Back in the mid-noughties, after a slew of interesting but expensive daily drivers, I needed something cheap and dependable to get through a lean patch.
At the price point there wasn’t much available, and so this little blue cockroach became mine. What power it had was derived through a Mitsubishi sourced 1.5-litre, four-cylinder engine with a five-speed manual gearbox.
The manual had a deliciously vague and slow shift which made changing gears an entirely unenjoyable experience. 74kW, but to be honest, it felt a lot less and needed to be flogged to ensure forward motion. A combination of air conditioning and a decent incline would require a downshift or two and a mashing of the accelerator pedal to the carpet.
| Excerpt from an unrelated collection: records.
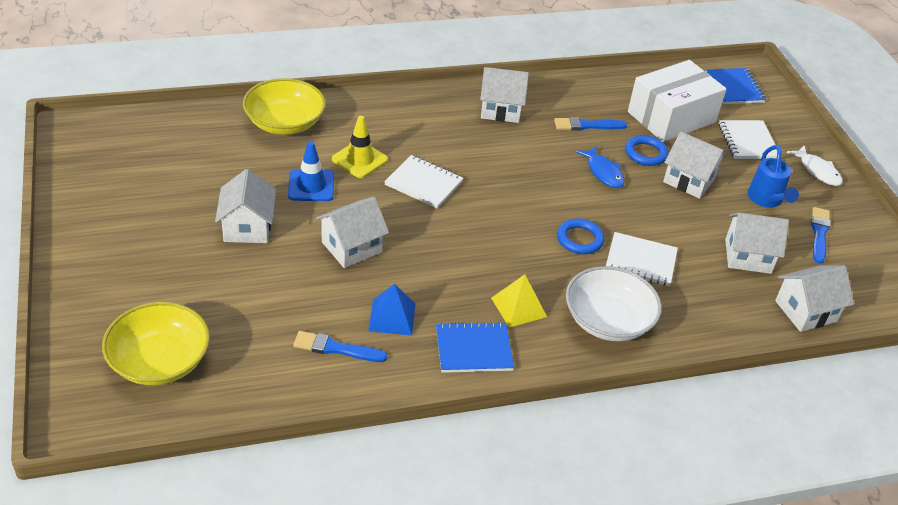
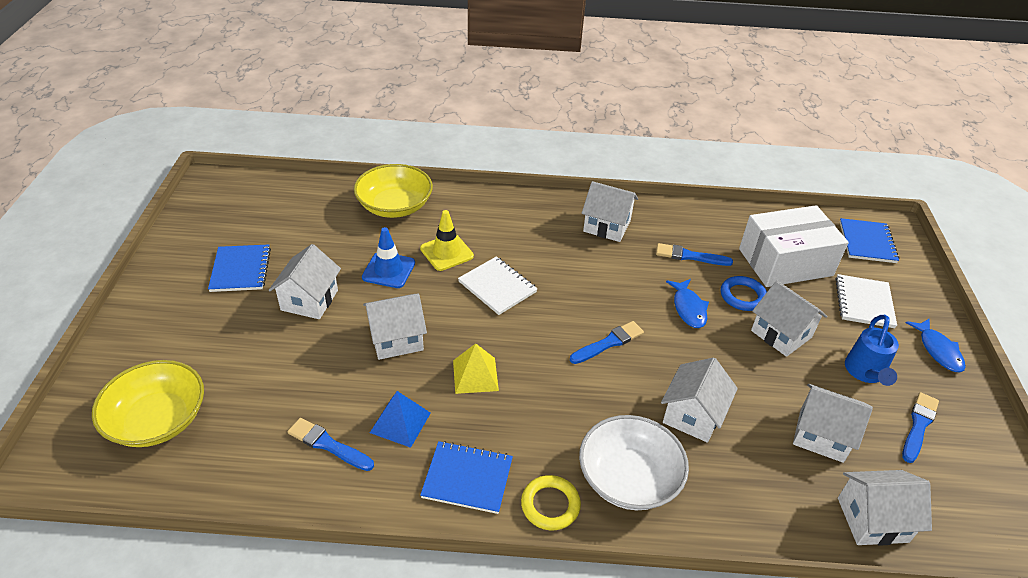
camera: 20 degrees right, 0 degrees up
(159, 211) = (240, 270): none -> blue notebook
(518, 307) = (536, 440): yellow pyramid -> yellow pyramid (475, 375)
(546, 215) = (608, 343): none -> blue brush
(552, 354) = (550, 505): none -> yellow ring
(579, 239) = (634, 377): blue ring -> none
(640, 261) = (693, 415): white notebook -> white house
(817, 171) = (938, 350): white fish -> blue fish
The steering was over assisted in the best Korean tradition and the ride was quite soft and compliant, with the trade-off being chronic understeer at the slightest suggestion of enthusiastic cornering.
The interior was constructed entirely of plastics and fabrics that would survive a nuclear apocalypse and as such remained looking factory fresh forever. No in-car tech to speak of, no CD player, no tachometer. A lying fuel gauge, a digital clock and an AM/FM cassette radio were about all you had for entertainment.
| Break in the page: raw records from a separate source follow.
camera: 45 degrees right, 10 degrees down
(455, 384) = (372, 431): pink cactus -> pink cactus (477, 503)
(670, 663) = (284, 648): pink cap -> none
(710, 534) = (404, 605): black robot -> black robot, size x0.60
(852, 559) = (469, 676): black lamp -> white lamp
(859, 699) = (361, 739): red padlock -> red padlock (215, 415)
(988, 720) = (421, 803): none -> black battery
So why bother to write about it? Well, in the first instance it fulfilled its brief – cheap, reliable transport. I didn’t service it once for 20,000km and despite the starved tappets sounding like mum’s sewing machine, she soldiered on.
It averaged about 6.5L/100km, and didn’t ask for anything besides some front tyres, a headlight bulb and a replacement interior and exterior driver’s door handle which broke. They were cheaply acquired from a wrecker.
In return, I flogged it mercilessly, left the window open parked in a rainstorm and scratched all down one side on an errant piece of fencing wire.
It also turned out to be an excellent gravel/dirt road car – light steering, soft suspension and low power meant I did actually have some great, safe, driving fun when the bitumen ended.
I sold it on in the family, and it eventually had its chips after 160,000km, still on the original clutch and with nothing but routine servicing.
Sadly, the insurance company wrote it off after a not-at-fault minor bingle required a few too many dollars spent on it. In many ways, an awful cockroach of a car but you couldn’t expect much more from it.